▸ **TASK TO CARRY OUT**:
Nothing but the text belongs in the answer: the listing below, copied exactly, without pictures.

▸ **DATA BLOCK**:
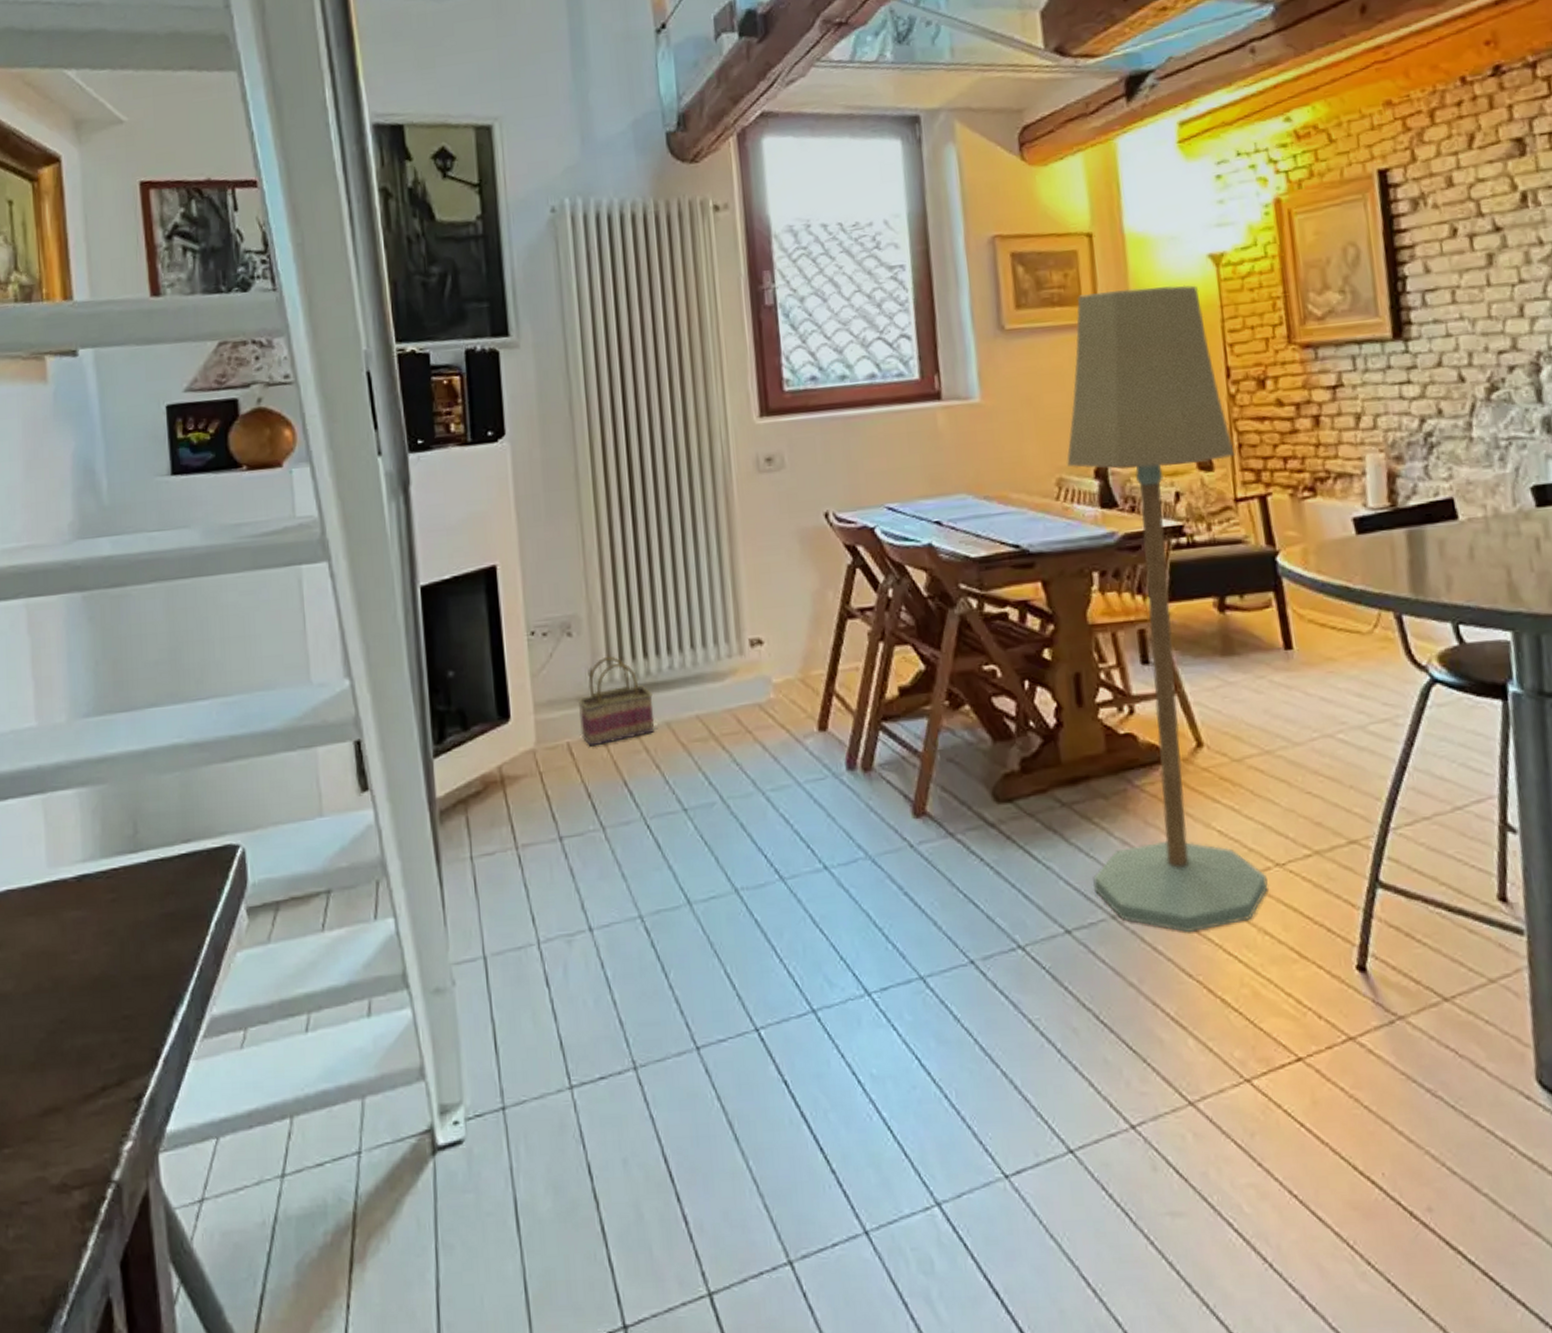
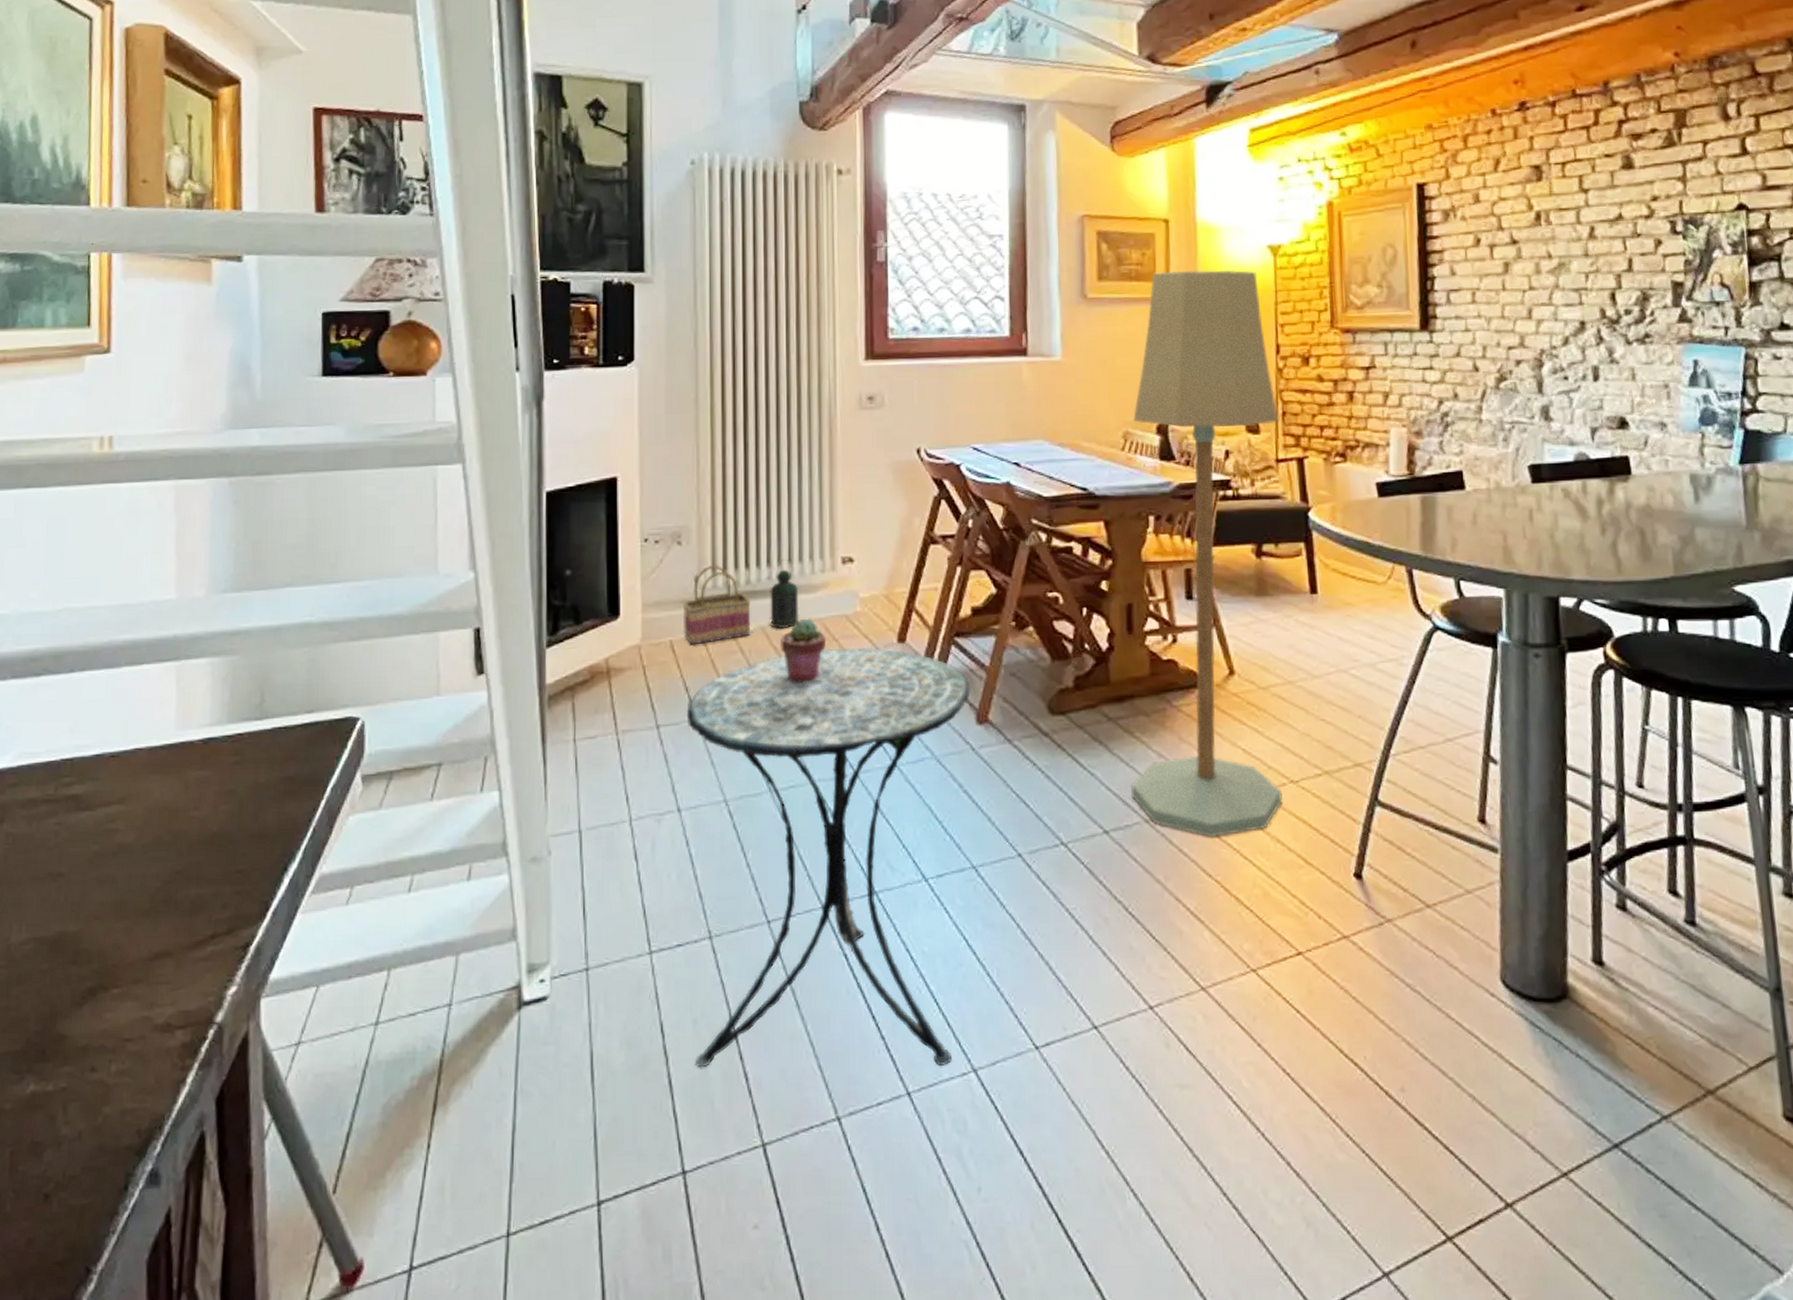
side table: none [591,738,912,1211] -> present [686,648,971,1067]
lantern: none [672,645,708,724] -> present [770,558,799,630]
potted succulent: none [688,709,739,782] -> present [780,618,827,682]

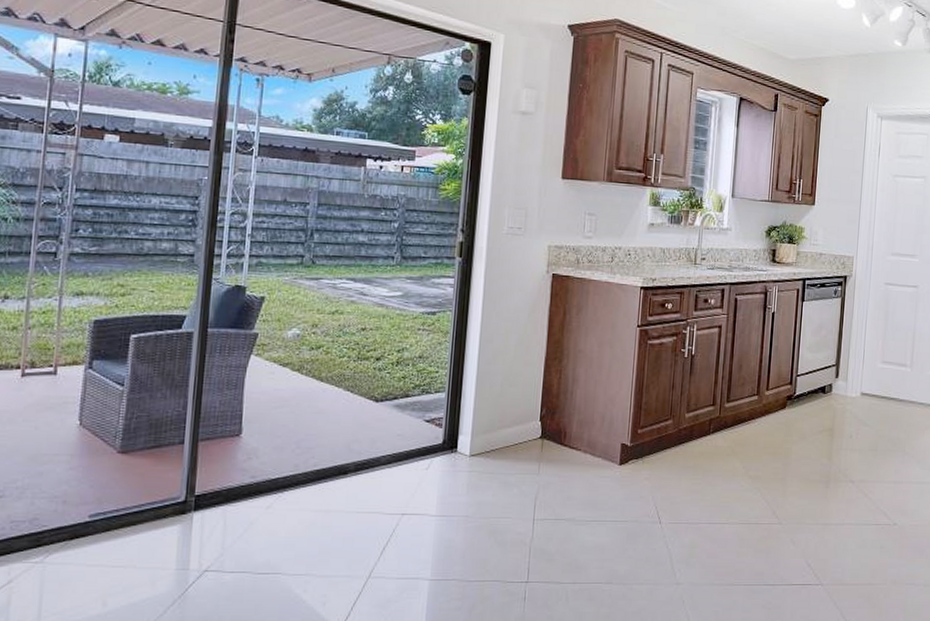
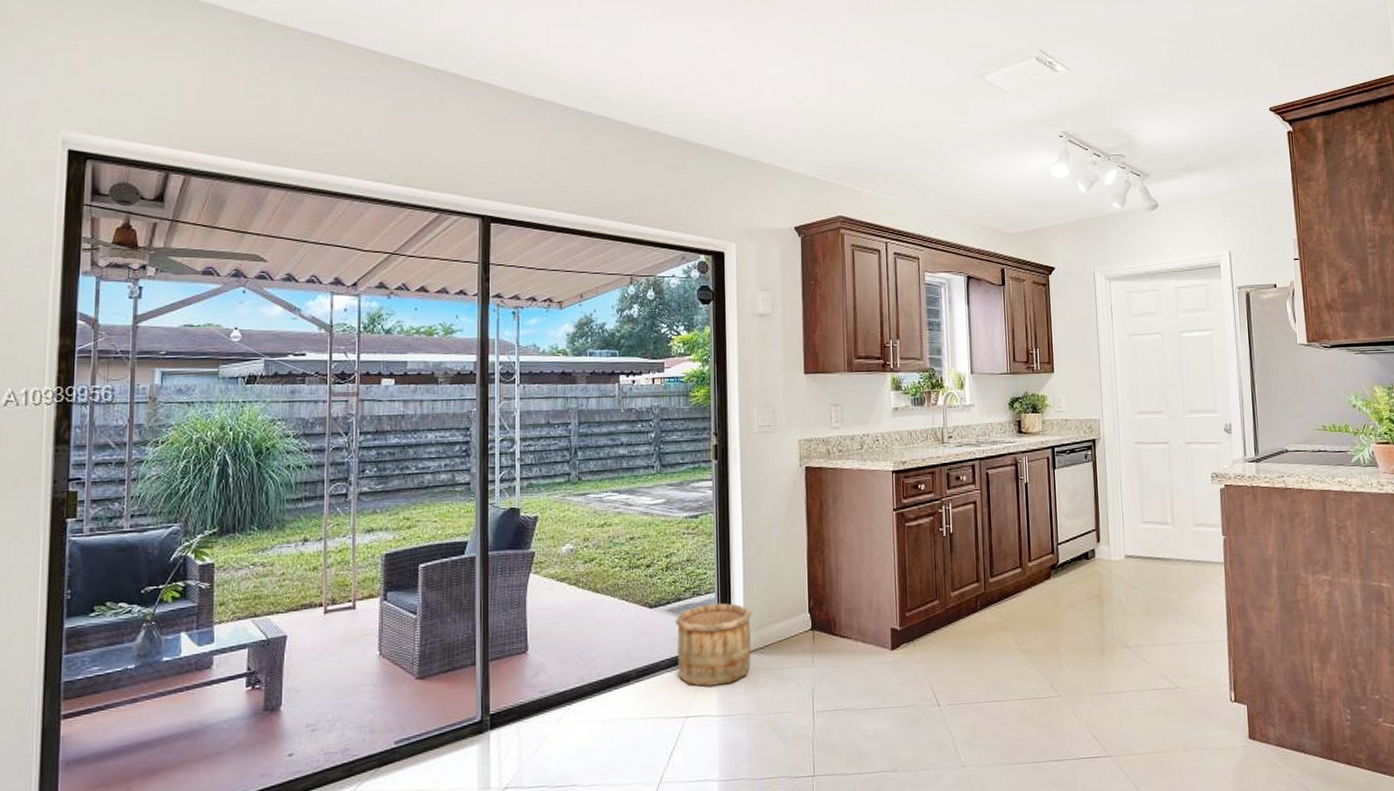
wooden bucket: none [399,403,482,485] -> present [675,603,752,687]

▸ **THE ANSWER**:
side table: none [591,738,912,1211] -> present [686,648,971,1067]
lantern: none [672,645,708,724] -> present [770,558,799,630]
potted succulent: none [688,709,739,782] -> present [780,618,827,682]

wooden bucket: none [399,403,482,485] -> present [675,603,752,687]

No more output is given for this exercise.